── Data listing ──

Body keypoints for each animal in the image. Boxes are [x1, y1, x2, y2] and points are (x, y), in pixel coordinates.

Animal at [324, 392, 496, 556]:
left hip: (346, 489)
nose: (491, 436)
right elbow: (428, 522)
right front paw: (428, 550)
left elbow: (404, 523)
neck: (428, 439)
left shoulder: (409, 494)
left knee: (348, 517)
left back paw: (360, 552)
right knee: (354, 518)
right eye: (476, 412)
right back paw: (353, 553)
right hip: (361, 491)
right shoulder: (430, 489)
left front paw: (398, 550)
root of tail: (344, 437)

───
── Data listing ──

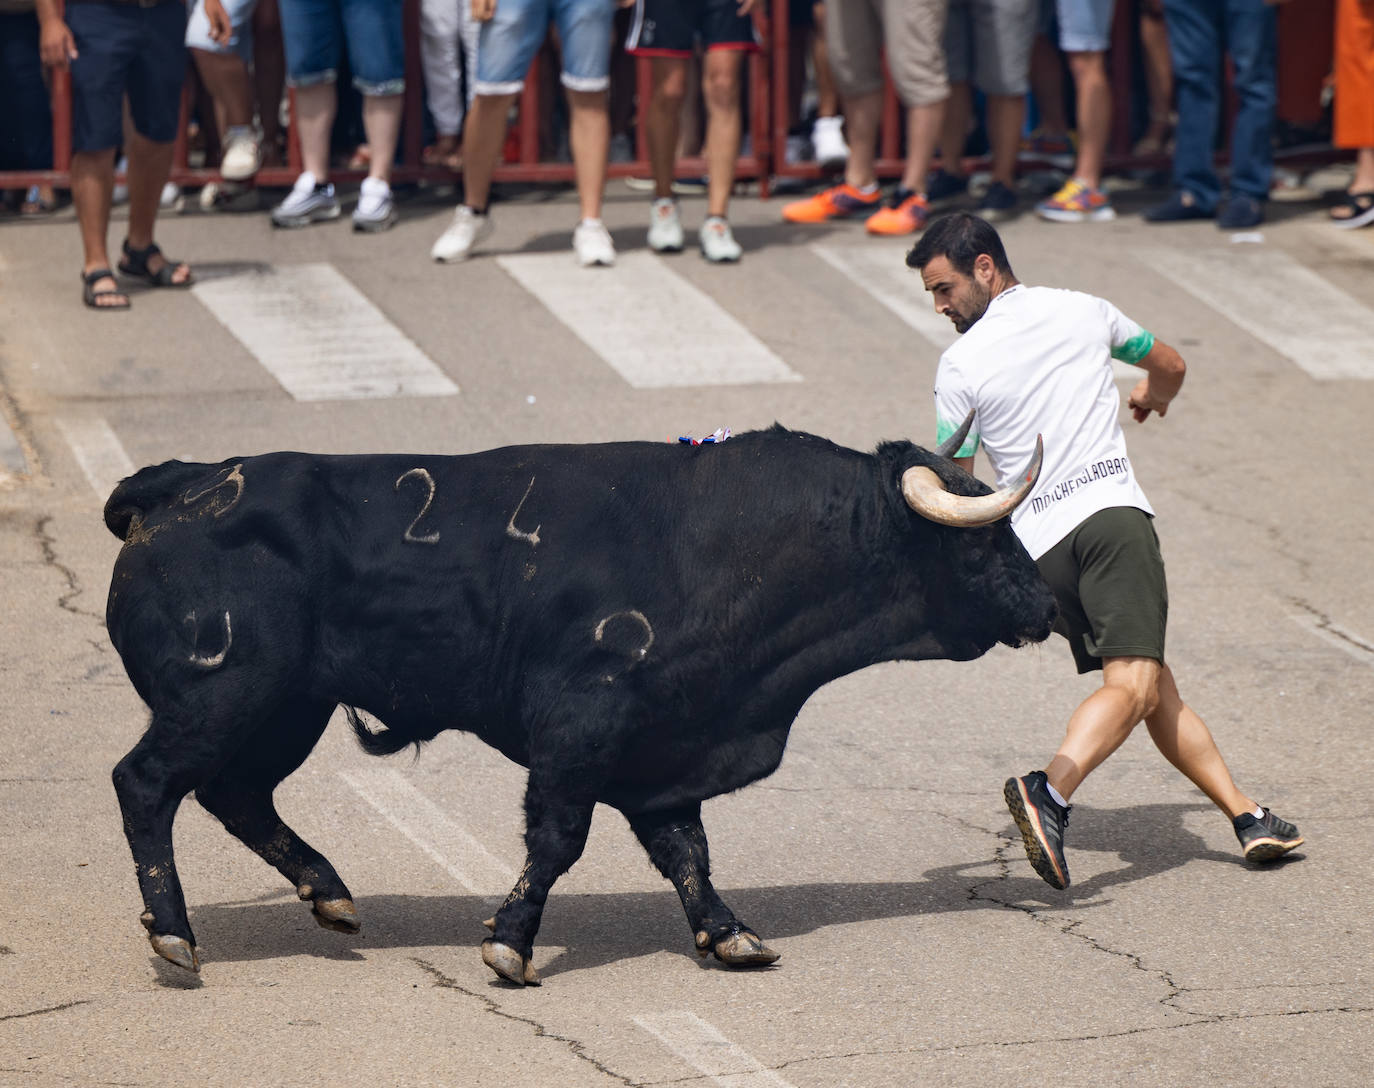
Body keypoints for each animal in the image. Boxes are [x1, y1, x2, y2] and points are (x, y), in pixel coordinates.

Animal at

───
── Data listing ──

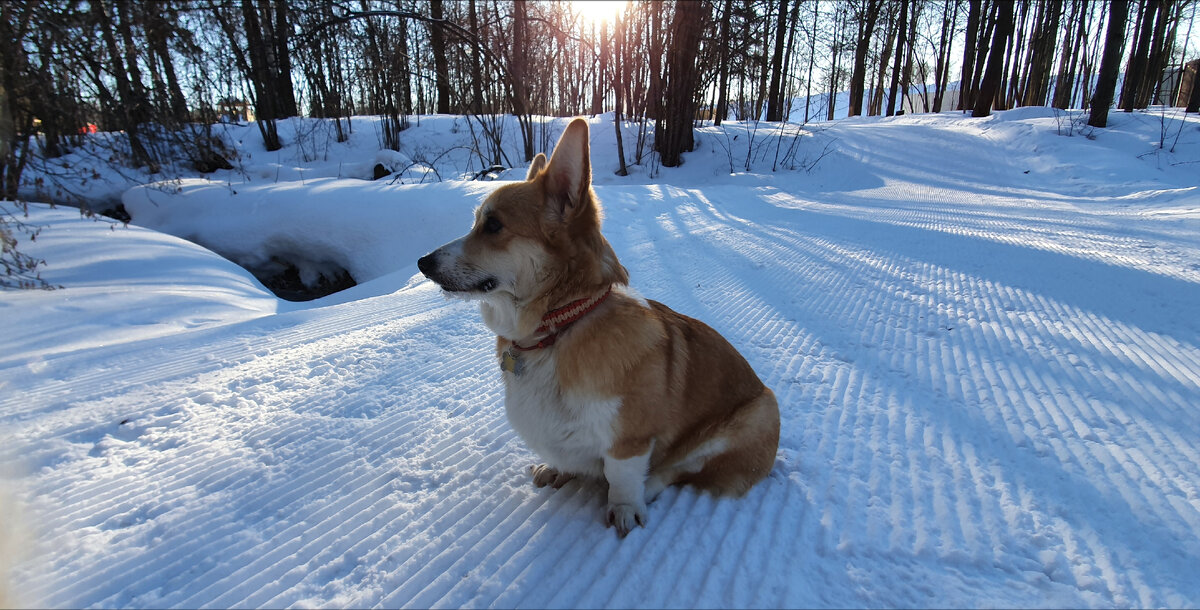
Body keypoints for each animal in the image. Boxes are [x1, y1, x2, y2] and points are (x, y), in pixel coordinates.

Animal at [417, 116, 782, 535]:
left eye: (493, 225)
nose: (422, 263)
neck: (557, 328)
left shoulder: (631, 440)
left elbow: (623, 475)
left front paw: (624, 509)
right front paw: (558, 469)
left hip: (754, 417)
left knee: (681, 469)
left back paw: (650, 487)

───

• **Work required**
Sift through the material above and copy each line that holds "right".

• **Result below**
right elbow: (428, 522)
right front paw: (428, 550)
right knee: (354, 518)
right eye: (476, 412)
right back paw: (353, 553)
right hip: (361, 491)
right shoulder: (430, 489)
right front paw: (558, 469)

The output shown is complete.